From Indian Country Today:
On the second Monday of October each year, Native Americans cringe at the thought of honoring a man who committed atrocities against Indigenous Peoples.
Columbus Day was conceived by the Knights of Columbus, a Catholic Fraternal organization, in the 1930s because they wanted a Catholic hero. After President Franklin D. Roosevelt signed the day into law as a federal holiday in 1937, the rest has been history.
In an attempt to further thwart the celebration of this “holiday,” we at ICTMN have outlined eight misnomers and bloody, greedy, sexually perverse and horrendous atrocities committed by Columbus and his men.
As usual, 2 things: 

First, Columbus was a man of his times. Those times could be dispassionately brutal and uncaring, so they produced people who often behaved as compassionless brutes.

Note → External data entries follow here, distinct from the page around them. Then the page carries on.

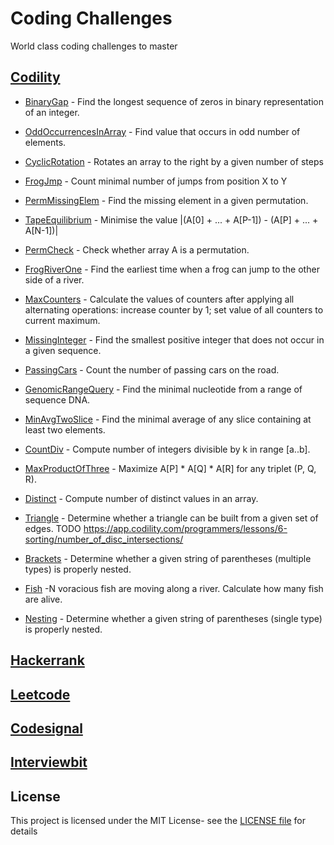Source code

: 
# Coding Challenges

World class coding challenges to master

## [Codility](https://app.codility.com/programmers/lessons/)

- [BinaryGap](src/main/java/world/coding/challenges/codility/BinaryGap.java) - Find the longest sequence of zeros in binary representation of an integer.

- [OddOccurrencesInArray](src/main/java/world/coding/challenges/codility/OddOccurrencesInArray.java) - Find value that occurs in odd number of elements.
- [CyclicRotation](src/main/java/world/coding/challenges/codility/CyclicRotation.java) - Rotates an array to the right by a given number of steps

- [FrogJmp](src/main/java/world/coding/challenges/codility/FrogJmp.java) - Count minimal number of jumps from position X to Y
- [PermMissingElem](src/main/java/world/coding/challenges/codility/PermMissingElem.java) - Find the missing element in a given permutation.
- [TapeEquilibrium](src/main/java/world/coding/challenges/codility/TapeEquilibrium.java) - Minimise the value |(A[0] + ... + A[P-1]) - (A[P] + ... + A[N-1])|

- [PermCheck](src/main/java/world/coding/challenges/codility/PermCheck.java) - Check whether array A is a permutation.
- [FrogRiverOne](src/main/java/world/coding/challenges/codility/FrogRiverOne.java) - Find the  earliest time when a frog can jump to the other side of a river.
- [MaxCounters](src/main/java/world/coding/challenges/codility/MaxCounters.java) - Calculate the values of counters after applying all alternating operations: increase counter by 1; set value of all counters to current maximum.
- [MissingInteger](src/main/java/world/coding/challenges/codility/MissingInteger.java) - Find  the smallest positive integer that does not occur in a given sequence.

- [PassingCars](src/main/java/world/coding/challenges/codility/PassingCars.java) - Count the number of passing cars on the road.
- [GenomicRangeQuery](src/main/java/world/coding/challenges/codility/GenomicRangeQuery.java) - Find the minimal nucleotide from a range of sequence DNA.
- [MinAvgTwoSlice](src/main/java/world/coding/challenges/codility/MinAvgTwoSlice.java) - Find the minimal average of any slice containing at least two elements.
- [CountDiv](src/main/java/world/coding/challenges/codility/CountDiv.java) - Compute number of integers divisible by k in range [a..b].

- [MaxProductOfThree](src/main/java/world/coding/challenges/codility/MaxProductOfThree.java) - Maximize A[P] * A[Q] * A[R] for any triplet (P, Q, R).
- [Distinct](src/main/java/world/coding/challenges/codility/Distinct.java) - Compute number of distinct values in an array.
- [Triangle](src/main/java/world/coding/challenges/codility/Triangle.java) - Determine whether a triangle can be built from a given set of edges.
TODO https://app.codility.com/programmers/lessons/6-sorting/number_of_disc_intersections/

- [Brackets](src/main/java/world/coding/challenges/codility/Brackets.java) - Determine whether a given string of parentheses (multiple types) is properly nested.
- [Fish](src/main/java/world/coding/challenges/codility/Fish.java) -N voracious fish are moving along a river. Calculate how many fish are alive.
- [Nesting](src/main/java/world/coding/challenges/codility/Nesting.java) - Determine whether a given string of parentheses (single type) is properly nested.

## [Hackerrank](https://www.hackerrank.com/dashboard)

## [Leetcode](https://leetcode.com/)

## [Codesignal](https://codesignal.com/)

## [Interviewbit](https://www.interviewbit.com/)

## License

This project is licensed under the MIT License- see the [LICENSE file](LICENSE) for details
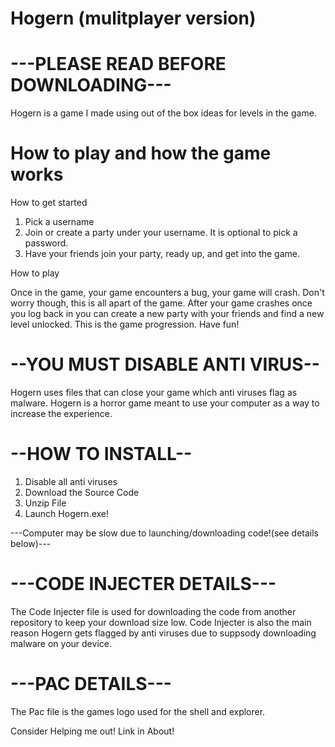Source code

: # Hogern (mulitplayer version)
# ---PLEASE READ BEFORE DOWNLOADING---
Hogern is a game I made using out of the box ideas for levels in the game.
# How to play and how the game works
How to get started
1. Pick a username
2. Join or create a party under your username. It is optional to pick a password.
3. Have your friends join your party, ready up, and get into the game.

How to play

Once in the game, your game encounters a bug, your game will crash. Don't worry though, this is all apart of the game. After your game crashes once you log back in you can create a new party with your friends and find a new level unlocked. This is the game progression. Have fun!
# --YOU MUST DISABLE ANTI VIRUS-- 
Hogern uses files that can close your game which anti viruses flag as malware. Hogern is a horror game meant to use your computer as a way to increase the experience.

# --HOW TO INSTALL--

1. Disable all anti viruses
2. Download the Source Code
3. Unzip File
4. Launch Hogern.exe!

---Computer may be slow due to launching/downloading code!(see details below)---

# ---CODE INJECTER DETAILS---
The Code Injecter file is used for downloading the code from another repository to keep your download size low.
Code Injecter is also the main reason Hogern gets flagged by anti viruses due to suppsody downloading malware on your device.

# ---PAC DETAILS---
The Pac file is the games logo used for the shell and explorer.

Consider Helping me out! Link in About!
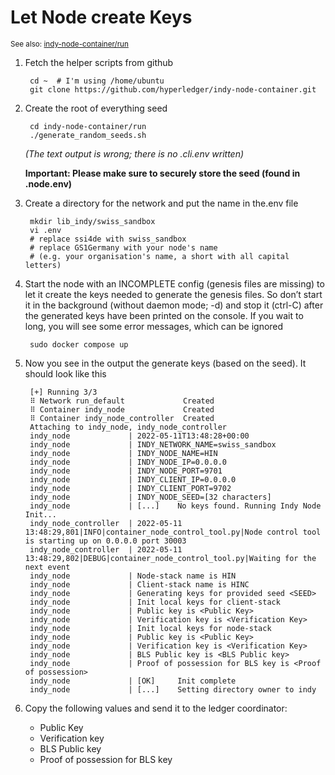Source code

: # Let Node create Keys

<sup>See also: ​[indy-node-container/run][def1]</sup>

1. Fetch the helper scripts from github

        cd ~  # I'm using /home/ubuntu
        git clone https://github.com/hyperledger/indy-node-container.git

2. Create the root of everything seed

        cd indy-node-container/run
        ./generate_random_seeds.sh


    *(The text output is wrong; there is no .cli.env written)*

    **Important: Please make sure to securely store the seed (found in .node.env)**

3. Create a directory for the network and put the name in the.env file

        mkdir lib_indy/swiss_sandbox
        vi .env
        # replace ssi4de with swiss_sandbox
        # replace GS1Germany with your node's name 
        # (e.g. your organisation's name, a short with all capital letters) 


4. Start the node with an INCOMPLETE config (genesis files are missing) to let it create the keys needed to generate the genesis files. So don’t start it in the background (without daemon mode; -d) and stop it (ctrl-C) after the generated keys have been printed on the console. If you wait to long, you will see some error messages, which can be ignored

        sudo docker compose up


5. Now you see in the output the generate keys (based on the seed). It should look like this

        [+] Running 3/3
        ⠿ Network run_default             Created                      
        ⠿ Container indy_node             Created     
        ⠿ Container indy_node_controller  Created                   
        Attaching to indy_node, indy_node_controller
        indy_node             | 2022-05-11T13:48:28+00:00
        indy_node             | INDY_NETWORK_NAME=swiss_sandbox
        indy_node             | INDY_NODE_NAME=HIN
        indy_node             | INDY_NODE_IP=0.0.0.0
        indy_node             | INDY_NODE_PORT=9701
        indy_node             | INDY_CLIENT_IP=0.0.0.0
        indy_node             | INDY_CLIENT_PORT=9702
        indy_node             | INDY_NODE_SEED=[32 characters]
        indy_node             | [...]	 No keys found. Running Indy Node Init...
        indy_node_controller  | 2022-05-11 13:48:29,801|INFO|container_node_control_tool.py|Node control tool is starting up on 0.0.0.0 port 30003
        indy_node_controller  | 2022-05-11 13:48:29,802|DEBUG|container_node_control_tool.py|Waiting for the next event
        indy_node             | Node-stack name is HIN
        indy_node             | Client-stack name is HINC
        indy_node             | Generating keys for provided seed <SEED>
        indy_node             | Init local keys for client-stack
        indy_node             | Public key is <Public Key>
        indy_node             | Verification key is <Verification Key>
        indy_node             | Init local keys for node-stack
        indy_node             | Public key is <Public Key>
        indy_node             | Verification key is <Verification Key>
        indy_node             | BLS Public key is <BLS Public key>
        indy_node             | Proof of possession for BLS key is <Proof of possession>
        indy_node             | [OK]	 Init complete
        indy_node             | [...]	 Setting directory owner to indy


7. Copy the following values and send it to the ledger coordinator:

    - Public Key
    - Verification key
    - BLS Public key
    - Proof of possession for BLS key


[def1]: https://github.com/hyperledger/indy-node-container/tree/main/run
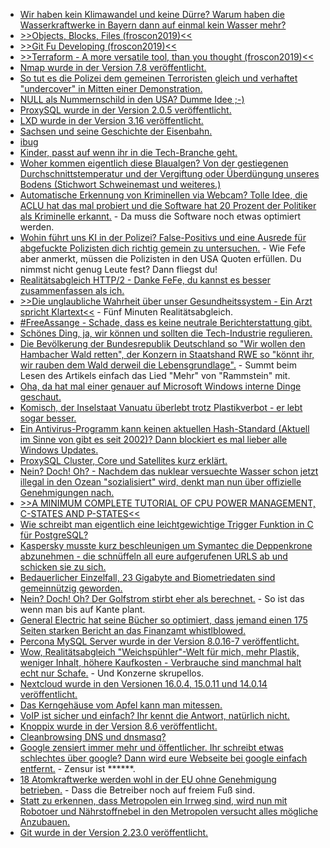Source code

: * [Wir haben kein Klimawandel und keine Dürre? Warum haben die Wasserkraftwerke in Bayern dann auf einmal kein Wasser mehr?](https://www.sonnenseite.com/de/energie/der-wasserkraft-geht-in-bayern-das-wasser-aus.html)
* [>>Objects, Blocks, Files (froscon2019)<<](https://cdn.media.ccc.de/events/froscon/2019/h264-hd/froscon2019-2447-deu-Objects_Blocks_Files_hd.mp4)
* [>>Git Fu Developing (froscon2019)<<](https://cdn.media.ccc.de/events/froscon/2019/h264-hd/froscon2019-2413-eng-Git_Fu_Developing_hd.mp4)
* [>>Terraform - A more versatile tool, than you thought (froscon2019)<<](https://cdn.media.ccc.de/events/froscon/2019/h264-hd/froscon2019-2365-deu-Terraform_-_A_more_versatile_tool_than_you_thought_hd.mp4
)
* [Nmap wurde in der Version 7.8 veröffentlicht.](https://www.pro-linux.de/news/1/27337/nmap-780-kommt-mit-npcap-und-vielen-verbesserungen.html)
* [So tut es die Polizei dem gemeinen Terroristen gleich und verhaftet "undercover" in Mitten einer Demonstration.](https://blog.fefe.de/?ts=a3af87d6)
* [NULL als Nummernschild in den USA? Dumme Idee ;-)](https://blog.fefe.de/?ts=a3af191d)
* [ProxySQL wurde in der Version 2.0.5 veröffentlicht.](https://www.percona.com/blog/2019/08/12/proxysql-2-0-5-and-proxysql-admin-tool/)
* [LXD wurde in der Version 3.16 veröffentlicht.](https://lwn.net/Articles/795992/rss)
* [Sachsen und seine Geschichte der Eisenbahn.](https://www.so-geht-saechsisch.de/arbeiten-und-erfinden/kreativwirtschaft/verbundenheit-episode-1-leidenschaft-ein-liebesbrief-an-sachsen/)
* [ibug](http://www.ibug-art.de/)
* [Kinder, passt auf wenn ihr in die Tech-Branche geht.](https://ma.ttias.be/time-for-change-going-independent/)
* [Woher kommen eigentlich diese Blaualgen? Von der gestiegenen Durchschnittstemperatur und der Vergiftung oder Überdüngung unseres Bodens (Stichwort Schweinemast und weiteres.)](https://www.sonnenseite.com/de/umwelt/wieder-blaualgen-alarm-schon-mindestens-32-badeverbote.html)
* [Automatische Erkennung von Kriminellen via Webcam? Tolle Idee, die ACLU hat das mal probiert und die Software hat 20 Prozent der Politiker als Kriminelle erkannt.](https://blog.fefe.de/?ts=a3ac0247) - Da muss die Software noch etwas optimiert werden.
* [Wohin führt uns KI in der Polizei? False-Positivs und eine Ausrede für abgefuckte Polizisten dich richtig gemein zu untersuchen.](https://blog.fefe.de/?ts=a3adb3f2) - Wie Fefe aber anmerkt, müssen die Polizisten in den USA Quoten erfüllen. Du nimmst nicht genug Leute fest? Dann fliegst du!
* [Realitätsabgleich HTTP/2 - Danke FeFe, du kannst es besser zusammenfassen als ich.](https://blog.fefe.de/?ts=a3adeb1a)
* [>>Die unglaubliche Wahrheit über unser Gesundheitssystem - Ein Arzt spricht Klartext<<](https://www.welt-im-wandel.tv/video/die-unglaubliche-wahrheit-ueber-unser-gesundheitssystem-ein-arzt-spricht-klartext/) - Fünf Minuten Realitätsabgleich.
* [#FreeAssange - Schade, dass es keine neutrale Berichterstattung gibt.](https://weltnetz.tv/video/2041-wir-brechen-das-schweigen-freeassange)
* [Schönes Ding, ja, wir können und sollten die Tech-Industrie regulieren.](https://opensource.com/article/19/8/4-misconceptions-ethics-and-bias-ai)
* [Die Bevölkerung der Bundesrepublik Deutschland so "Wir wollen den Hambacher Wald retten", der Konzern in Staatshand RWE so "könnt ihr, wir rauben dem Wald derweil die Lebensgrundlage".](https://www.sonnenseite.com/de/wirtschaft/greenpeace-studie-rwes-braunkohletagebau-trocknet-hambacher-wald-aus.html) - Summt beim Lesen des Artikels einfach das Lied "Mehr" von "Rammstein" mit.
* [Oha, da hat mal einer genauer auf Microsoft Windows interne Dinge geschaut.](https://blog.fefe.de/?ts=a3ad319b)
* [Komisch, der Inselstaat Vanuatu überlebt trotz Plastikverbot - er lebt sogar besser.](https://netzfrauen.org/2019/08/14/vanuatu-3/)
* [Ein Antivirus-Programm kann keinen aktuellen Hash-Standard (Aktuell im Sinne von gibt es seit 2002)? Dann blockiert es mal lieber alle Windows Updates.](https://blog.fefe.de/?ts=a3aa5e9c)
* [ProxySQL Cluster, Core und Satellites kurz erklärt.](https://www.percona.com/blog/2019/08/14/how-to-manage-proxysql-cluster-with-core-and-satellite-nodes/)
* [Nein? Doch! Oh? - Nachdem das nuklear versuechte Wasser schon jetzt illegal in den Ozean "sozialisiert" wird, denkt man nun über offizielle Genehmigungen nach.](https://netzfrauen.org/2019/08/14/fukushima-5/)
* [>>A MINIMUM COMPLETE TUTORIAL OF CPU POWER MANAGEMENT, C-STATES AND P-STATES<<](https://metebalci.com/blog/a-minimum-complete-tutorial-of-cpu-power-management-c-states-and-p-states/)
* [Wie schreibt man eigentlich eine leichtgewichtige Trigger Funktion in C für PostgreSQL?](https://www.percona.com/blog/2019/08/15/faster-lightweight-trigger-function-in-c-for-postgresql/)
* [Kaspersky musste kurz beschleunigen um Symantec die Deppenkrone abzunehmen - die schnüffeln all eure aufgerufenen URLS ab und schicken sie zu sich.](https://blog.fefe.de/?ts=a3ab4553)
* [Bedauerlicher Einzelfall, 23 Gigabyte and Biometriedaten sind gemeinnützig geworden.](https://blog.fefe.de/?ts=a3ab47b6)
* [Nein? Doch! Oh? Der Golfstrom stirbt eher als berechnet.](https://blog.fefe.de/?ts=a3ab4a94) - So ist das wenn man bis auf Kante plant.
* [General Electric hat seine Bücher so optimiert, dass jemand einen 175 Seiten starken Bericht an das Finanzamt whistlblowed.](https://blog.fefe.de/?ts=a3ab5177)
* [Percona MySQL Server wurde in der Version 8.0.16-7 veröffentlicht.](https://www.percona.com/blog/2019/08/15/percona-server-for-mysql-8-0-16-7-is-now-available/)
* [Wow, Realitätsabgleich "Weichspühler"-Welt für mich, mehr Plastik, weniger Inhalt, höhere Kaufkosten - Verbrauche sind manchmal halt echt nur Schafe.](https://netzfrauen.org/2019/08/15/weichspueler/) - Und Konzerne skrupellos.
* [Nextcloud wurde in den Versionen 16.0.4, 15.0.11 und 14.0.14 veröffentlicht.](https://nextcloud.com/blog/nextcloud-16.0.4-15.0.11-14.0.14-are-here/)
* [Das Kerngehäuse vom Apfel kann man mitessen.](https://www.smarticular.net/apfelkerne-kerngehaeuse-mitessen-verwerten-gesund/)
* [VoIP ist sicher und einfach? Ihr kennt die Antwort, natürlich nicht.](https://blog.fefe.de/?ts=a3a814a7)
* [Knoppix wurde in der Version 8.6 veröffentlicht.](http://www.phoronix.com/scan.php?page=news_item&px=Knoppix-8.6-Released)
* [Cleanbrowsing DNS und dnsmasq?](https://odoepner.wordpress.com/2019/08/17/cleanbrowsing-dnsmasq/)
* [Google zensiert immer mehr und öffentlicher. Ihr schreibt etwas schlechtes über google? Dann wird eure Webseite bei google einfach entfernt.](https://tuxproject.de/blog/2019/08/google-erklaert-dem-freien-web-den-krieg/) - Zensur ist ******.
* [18 Atomkraftwerke werden wohl in der EU ohne Genehmigung betrieben.](https://blog.fefe.de/?ts=a3a91854) - Dass die Betreiber noch auf freiem Fuß sind.
* [Statt zu erkennen, dass Metropolen ein Irrweg sind, wird nun mit Robotoer und Nährstoffnebel in den Metropolen versucht alles mögliche Anzubauen.](https://netzfrauen.org/2019/08/18/farming/)
* [Git wurde in der Version 2.23.0 veröffentlicht.](https://lwn.net/Articles/796563)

Second, we apply a very liberal amount of hagiographic cleanser to the stories, and hey look - a brand new gold-plated sparkling American hero.

I have no problem celebrating all the really great things we want this country to be and to stand for and to characterize for the rest of the world to emulate, but when we learn that the guy who's supposed to embody all that awesomely awesome awesomeness was a complete asshole by every modern standard (standards we claim to hold dear) - we gotta make some changes.